The original North American Ford Escort was based (somewhat loosely) on its European cousin and was sold from the 1981 through 1990 model years. After that, the mighty Ford Empire turned to its Japanese ally, Mazda, for the Escort’s platform and that’s where it remained until the final ZX2 Escort coupes were sold here as 2003 models. I’ve neglected those early Mazda-based Escorts in this series up until now, so here’s one found in a Colorado car graveyard recently.

The U.S.-market Escort was available in wagon form from 1981 through 1999 model years. For 1993, the Escort wagon came only with the LX trim level and its MSRP was $10,367 (about $22,795 in 2024 dollars). It appears that this one started out at a dealership just outside of Kansas City.

A 1993 non-wagon Escort buyer getting the LX-E or GT models got a 1.8-liter DOHC Mazda four-cylinder rated at 127 horsepower, while all the other American Escorts that year came with this 1.9-liter Ford CVH and its 88 horses.

Wagons deserve manual transmissions, and that’s what this car has. A four-speed automatic was available in several option packages or as a standalone purchase for $732 ($1,610 after inflation).

This car was a platform sibling to the Mazda 323 aka Protegé, which made it a close cousin to the 1991-1994 Mercury Capri. Its Mercury-badged twin was the Tracer.

Station wagons were on their way out of favor with American consumers in 1993, nearly a decade after the first Chrysler minivans and Jeep XJ Cherokees appeared, two years after the debut of the Ford Explorer and the model year of the first Jeep Grand Cherokees.
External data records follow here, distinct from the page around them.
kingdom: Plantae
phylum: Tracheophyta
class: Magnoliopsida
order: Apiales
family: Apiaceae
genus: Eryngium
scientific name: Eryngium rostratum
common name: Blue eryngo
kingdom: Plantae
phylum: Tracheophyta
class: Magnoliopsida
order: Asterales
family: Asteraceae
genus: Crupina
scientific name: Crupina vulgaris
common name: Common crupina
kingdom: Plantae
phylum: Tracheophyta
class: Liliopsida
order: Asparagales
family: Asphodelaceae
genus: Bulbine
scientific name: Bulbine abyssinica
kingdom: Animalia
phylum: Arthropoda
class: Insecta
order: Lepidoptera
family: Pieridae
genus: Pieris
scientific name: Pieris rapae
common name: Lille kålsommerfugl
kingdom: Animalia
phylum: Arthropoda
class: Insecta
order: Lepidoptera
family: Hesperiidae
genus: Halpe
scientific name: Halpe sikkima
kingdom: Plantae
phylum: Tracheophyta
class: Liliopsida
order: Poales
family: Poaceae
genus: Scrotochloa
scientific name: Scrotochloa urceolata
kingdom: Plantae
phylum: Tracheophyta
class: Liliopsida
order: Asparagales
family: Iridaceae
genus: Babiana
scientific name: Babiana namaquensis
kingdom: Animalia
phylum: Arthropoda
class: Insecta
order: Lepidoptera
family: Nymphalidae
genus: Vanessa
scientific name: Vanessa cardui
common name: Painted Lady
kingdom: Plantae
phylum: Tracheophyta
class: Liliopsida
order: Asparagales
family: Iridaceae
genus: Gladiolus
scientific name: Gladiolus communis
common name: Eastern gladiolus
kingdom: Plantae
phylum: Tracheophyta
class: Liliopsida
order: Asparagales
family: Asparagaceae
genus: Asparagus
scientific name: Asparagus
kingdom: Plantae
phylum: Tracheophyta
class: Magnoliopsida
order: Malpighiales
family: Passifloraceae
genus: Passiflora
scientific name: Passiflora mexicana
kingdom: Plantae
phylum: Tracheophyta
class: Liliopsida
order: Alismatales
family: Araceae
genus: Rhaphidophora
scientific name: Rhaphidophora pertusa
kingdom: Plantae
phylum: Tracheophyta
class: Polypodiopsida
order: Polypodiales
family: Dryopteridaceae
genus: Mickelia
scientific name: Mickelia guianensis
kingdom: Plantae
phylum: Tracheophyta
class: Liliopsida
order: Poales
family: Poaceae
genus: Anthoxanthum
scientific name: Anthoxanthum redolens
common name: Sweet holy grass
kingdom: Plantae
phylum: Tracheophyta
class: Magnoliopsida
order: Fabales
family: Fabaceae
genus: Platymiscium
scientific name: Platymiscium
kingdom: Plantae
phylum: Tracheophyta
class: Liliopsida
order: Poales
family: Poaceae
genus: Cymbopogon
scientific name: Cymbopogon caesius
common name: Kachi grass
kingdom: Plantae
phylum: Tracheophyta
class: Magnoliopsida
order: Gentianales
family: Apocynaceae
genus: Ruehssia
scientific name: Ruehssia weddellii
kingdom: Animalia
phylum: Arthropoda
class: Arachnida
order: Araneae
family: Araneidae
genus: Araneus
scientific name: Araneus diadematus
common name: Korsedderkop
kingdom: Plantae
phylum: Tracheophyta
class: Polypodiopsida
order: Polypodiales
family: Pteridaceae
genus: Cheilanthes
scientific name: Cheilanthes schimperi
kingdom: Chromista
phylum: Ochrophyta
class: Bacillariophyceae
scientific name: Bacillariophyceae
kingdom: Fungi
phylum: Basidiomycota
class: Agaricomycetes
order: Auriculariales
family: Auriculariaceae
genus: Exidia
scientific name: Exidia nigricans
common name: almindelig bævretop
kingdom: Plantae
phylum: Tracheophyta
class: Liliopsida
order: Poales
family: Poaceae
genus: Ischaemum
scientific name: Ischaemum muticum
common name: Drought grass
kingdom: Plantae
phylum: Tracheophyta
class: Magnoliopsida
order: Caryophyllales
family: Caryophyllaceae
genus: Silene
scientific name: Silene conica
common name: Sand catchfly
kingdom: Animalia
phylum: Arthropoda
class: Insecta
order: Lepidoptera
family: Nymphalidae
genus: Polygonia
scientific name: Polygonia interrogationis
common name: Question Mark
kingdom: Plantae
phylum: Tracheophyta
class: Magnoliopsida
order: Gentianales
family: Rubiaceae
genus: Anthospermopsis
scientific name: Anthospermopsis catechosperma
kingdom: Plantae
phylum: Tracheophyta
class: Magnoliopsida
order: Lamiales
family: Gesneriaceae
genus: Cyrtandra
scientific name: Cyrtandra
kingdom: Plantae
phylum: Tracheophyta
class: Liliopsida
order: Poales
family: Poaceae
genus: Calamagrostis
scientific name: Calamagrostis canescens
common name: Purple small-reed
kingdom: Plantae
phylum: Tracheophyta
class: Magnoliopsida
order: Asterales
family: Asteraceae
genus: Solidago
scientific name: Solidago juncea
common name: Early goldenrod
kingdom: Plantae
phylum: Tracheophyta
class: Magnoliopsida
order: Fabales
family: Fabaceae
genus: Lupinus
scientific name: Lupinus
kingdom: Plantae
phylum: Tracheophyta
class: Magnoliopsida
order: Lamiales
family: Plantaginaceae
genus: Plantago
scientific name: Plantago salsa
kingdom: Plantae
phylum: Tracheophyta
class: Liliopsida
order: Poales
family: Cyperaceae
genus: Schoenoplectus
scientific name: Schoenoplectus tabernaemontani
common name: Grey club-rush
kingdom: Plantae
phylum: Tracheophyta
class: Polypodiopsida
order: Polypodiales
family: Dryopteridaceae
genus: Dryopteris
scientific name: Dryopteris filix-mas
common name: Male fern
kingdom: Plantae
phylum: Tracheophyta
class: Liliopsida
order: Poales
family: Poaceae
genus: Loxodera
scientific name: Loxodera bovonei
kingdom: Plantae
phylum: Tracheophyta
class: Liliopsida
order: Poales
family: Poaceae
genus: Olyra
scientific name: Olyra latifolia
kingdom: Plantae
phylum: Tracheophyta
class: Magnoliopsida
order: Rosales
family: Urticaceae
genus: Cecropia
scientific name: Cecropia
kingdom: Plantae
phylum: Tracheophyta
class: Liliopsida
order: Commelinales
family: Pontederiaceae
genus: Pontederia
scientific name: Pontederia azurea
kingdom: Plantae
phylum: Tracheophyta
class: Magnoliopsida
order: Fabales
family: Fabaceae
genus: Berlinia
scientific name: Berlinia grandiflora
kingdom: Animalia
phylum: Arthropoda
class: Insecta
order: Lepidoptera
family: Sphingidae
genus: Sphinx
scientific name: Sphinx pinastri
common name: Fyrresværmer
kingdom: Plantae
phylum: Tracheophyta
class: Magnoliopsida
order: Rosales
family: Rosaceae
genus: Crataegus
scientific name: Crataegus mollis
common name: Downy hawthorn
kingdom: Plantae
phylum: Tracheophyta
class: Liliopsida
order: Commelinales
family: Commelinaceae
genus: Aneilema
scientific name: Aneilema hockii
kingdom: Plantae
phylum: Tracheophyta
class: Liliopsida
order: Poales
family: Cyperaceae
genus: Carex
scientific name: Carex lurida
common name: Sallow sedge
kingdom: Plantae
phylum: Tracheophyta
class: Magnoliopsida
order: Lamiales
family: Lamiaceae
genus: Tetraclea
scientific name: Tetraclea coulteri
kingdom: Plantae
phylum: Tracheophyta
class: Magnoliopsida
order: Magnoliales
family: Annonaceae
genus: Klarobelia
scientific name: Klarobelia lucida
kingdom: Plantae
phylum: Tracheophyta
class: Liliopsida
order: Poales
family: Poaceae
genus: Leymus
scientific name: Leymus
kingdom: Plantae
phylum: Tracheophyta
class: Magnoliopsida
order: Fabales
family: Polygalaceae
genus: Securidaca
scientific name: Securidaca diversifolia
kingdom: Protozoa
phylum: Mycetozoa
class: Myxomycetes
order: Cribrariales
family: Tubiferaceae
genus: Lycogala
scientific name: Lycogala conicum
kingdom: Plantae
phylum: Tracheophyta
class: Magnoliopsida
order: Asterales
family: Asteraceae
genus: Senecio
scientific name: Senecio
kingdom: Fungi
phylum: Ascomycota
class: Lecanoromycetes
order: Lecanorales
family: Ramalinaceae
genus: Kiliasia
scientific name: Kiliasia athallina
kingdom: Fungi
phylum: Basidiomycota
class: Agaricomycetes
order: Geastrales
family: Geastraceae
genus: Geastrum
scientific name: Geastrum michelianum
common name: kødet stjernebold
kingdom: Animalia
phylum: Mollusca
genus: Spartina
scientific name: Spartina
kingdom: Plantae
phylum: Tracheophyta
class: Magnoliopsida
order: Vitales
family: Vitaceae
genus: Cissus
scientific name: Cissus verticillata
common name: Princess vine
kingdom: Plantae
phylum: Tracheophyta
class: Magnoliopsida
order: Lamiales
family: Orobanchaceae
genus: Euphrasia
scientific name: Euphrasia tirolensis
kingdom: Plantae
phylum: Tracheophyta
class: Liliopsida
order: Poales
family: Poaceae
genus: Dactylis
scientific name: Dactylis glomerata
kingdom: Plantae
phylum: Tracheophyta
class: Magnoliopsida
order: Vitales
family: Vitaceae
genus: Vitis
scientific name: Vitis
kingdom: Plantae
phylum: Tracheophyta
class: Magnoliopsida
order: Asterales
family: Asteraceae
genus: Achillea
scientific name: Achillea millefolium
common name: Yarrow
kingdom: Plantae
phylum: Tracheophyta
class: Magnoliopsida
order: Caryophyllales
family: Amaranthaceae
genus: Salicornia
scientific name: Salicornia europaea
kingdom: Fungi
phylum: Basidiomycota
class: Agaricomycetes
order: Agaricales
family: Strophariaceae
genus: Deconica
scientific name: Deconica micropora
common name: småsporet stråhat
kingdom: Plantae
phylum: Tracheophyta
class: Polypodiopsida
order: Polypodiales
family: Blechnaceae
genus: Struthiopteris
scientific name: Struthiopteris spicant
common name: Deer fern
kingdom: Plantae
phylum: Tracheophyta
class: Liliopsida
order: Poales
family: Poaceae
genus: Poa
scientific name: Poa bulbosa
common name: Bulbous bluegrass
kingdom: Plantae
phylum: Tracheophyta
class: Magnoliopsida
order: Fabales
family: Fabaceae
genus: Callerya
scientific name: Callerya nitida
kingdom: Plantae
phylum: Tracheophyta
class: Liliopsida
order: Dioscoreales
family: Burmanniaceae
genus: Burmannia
Three years later, the Toyota RAV4 showed up in the United States, followed by the Honda CR-V a year after that, ensuring that Escort-sized wagons didn’t have much longer to live on showroom floors.

This deeply offensive bumper sticker was the creation of the late Frank T. Kostecki, an Ohio fur trapper and businessman who owned Kosky’s Trading Post in Sullivan and offered a full line of stickers promoting the consumption of roadkill possum.

Ford still hadn’t gone to six-digit odometers on the Escort by the time this one was built, so we can’t know its final mileage total.

Your friendly Northwest Ford dealer would toss in air conditioning, AM/FM stereo and a luggage rack at no extra cost!